News

Keystone Pipeline spill estimated at 400 barrels by TransCanada

TransCanada Corp. (NYSE: TRP) said on April 7 about 400 barrels (bbl) could have spilled in South Dakota from its 590,000 bbl/d Keystone crude oil pipeline. The company said it provided the spill volume estimate to regulators in the morning on April 7 based on the excavation of soil to expose over 100 feet of pipe while it continues to investigate the source of the spill. The line, which delivers crude from Hardisty, Alberta, to Cushing, Okla., and on to Illinois, was shut over the weekend after a potential leak in South Dakota. TransCanada had told shippers the pipeline would restart by April 12 at the earliest, trade sources said. « Quick fix is not how we would characterize this, at all, » TransCanada spokesman Mark Cooper said, adding that the company has made « significant progress » in pinpointing the source of the problem in a safe manner. He said the company would like the pipeline to be operational as quickly as possible, but is focusing on doing so safely and with regulatory support.

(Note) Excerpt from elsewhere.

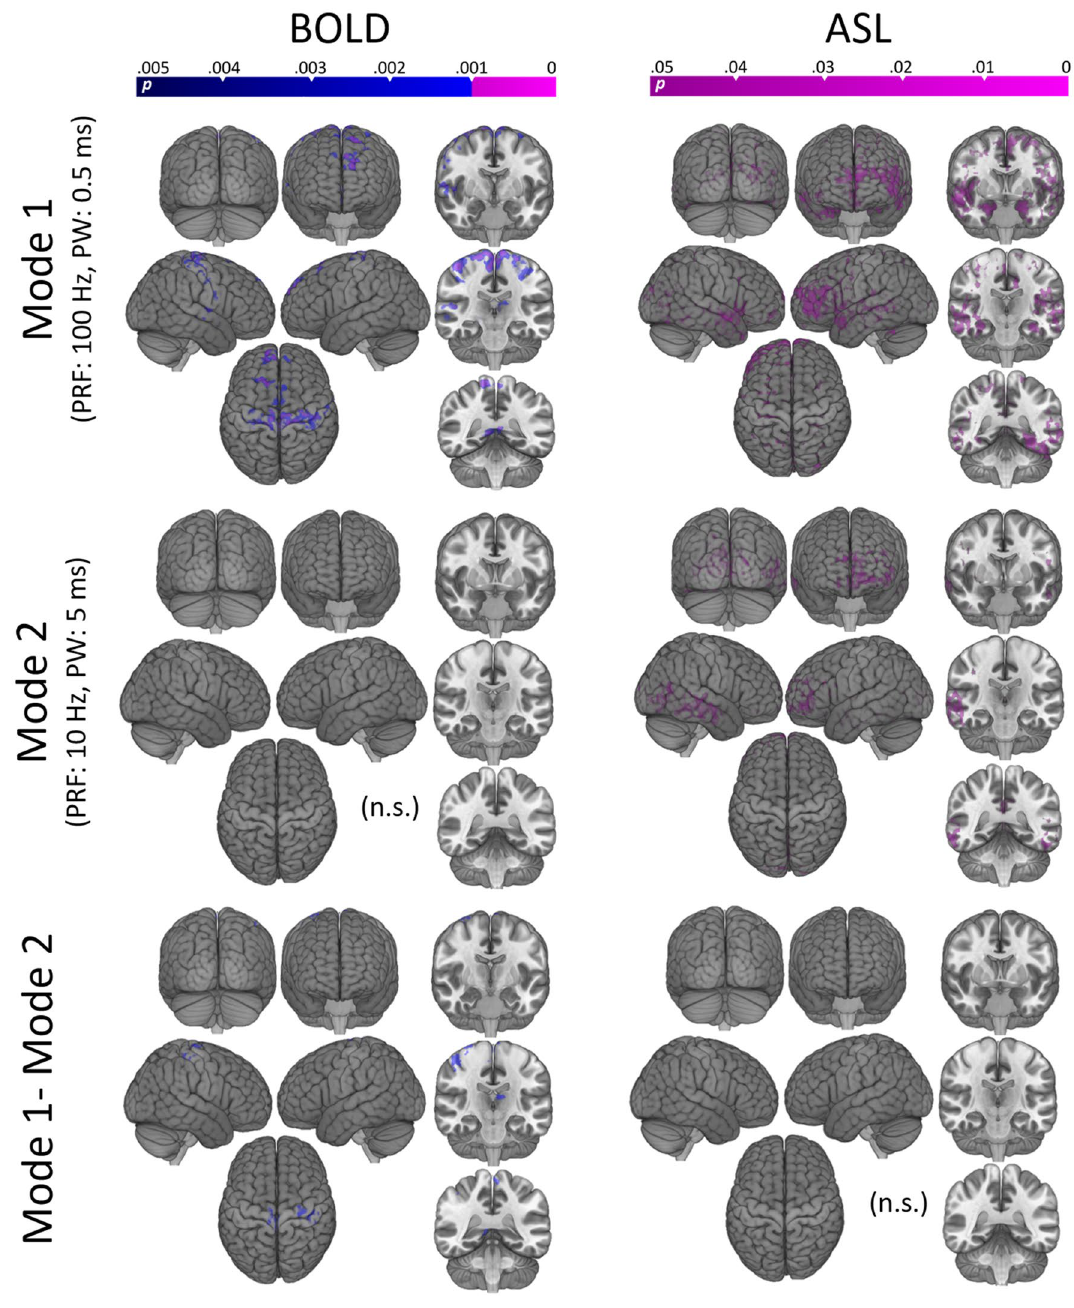
Figure 4. Whole brain results. Left: Regions of significant decrease in BOLD signal during sonication Mode 1 (top) and Mode 2 (middle) compared to inter-sonication periods (i.e., baseline). Subtraction of these results are also shown (bottom). Statistical maps were obtained using a mixed effects model (FLAME 1 + 2) as implemented in FSL 69 , and are shown at two levels of cluster correction for multiplicity (CDT set at p < 0.005, in blue, and at p < 0.001 in violet). Significant reduction in BOLD is found in several cortical regions, at both thresholds, for Mode 1. No regions of increased BOLD signal were observed for Mode 1. No regional increase or decrease was observed for Mode 2. Right: Regions of significant decrease in relative perfusion after sonication in Mode 1 (top) and Mode 2 (middle). Subtraction of these results are also shown (bottom). Statistical maps were obtained with a non-parametric approach (FSL randomise), as implemented in FSL, and are here shown at a level of p < 0.05 corrected for multiplicity with threshold free cluster enhancement (TFCE). No significant increase in ASL was observed for either sonication blood flow and acute neural activity, ASL quantifies cerebral blood perfusion alone. This reduces the inter-subject and inter-trial variability of ASL relative to BOLD 40 , making ASL preferable for detecting disparate neural activity between distant time points. Here, we again found an apparent inhibition (decreased perfusion) of our target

TransCanada also said it was going to ask the Pipeline Hazardous Materials Safety Administration (PHMSA) to repressurize the line in order to find the leak, a source said, a move which could potentially expedite its restart. A spokesman for PHMSA said it was still monitoring the situation and that the oil spilled is Surmont heavy-blend crude. In a shipper notice, TransCanada also said it was curtailing shipments on its pipeline by 35% for the remainder of April. The outage, which stemmed the flow of Canadian crude further south, caused cash prices to dive to a two-month low below the West Texas Intermediate benchmark. Time spreads in U.S. crude futures contracts rallied late April 5 following news of the delay, with May WTI trading as tightly as 98 cents a barrel below June WTI, up from a $1.46 a barrel discount earlier in the day. News of an extended delay also boosted futures prices, as traders pointed out that it would divert crude otherwise moving toward Cushing, Okla., delivery point of the contract. The outage has forced refiner Phillips 66 (NYSE: PSX) to cut run rates and shut units at its 306,000 bbl/d Wood River refinery.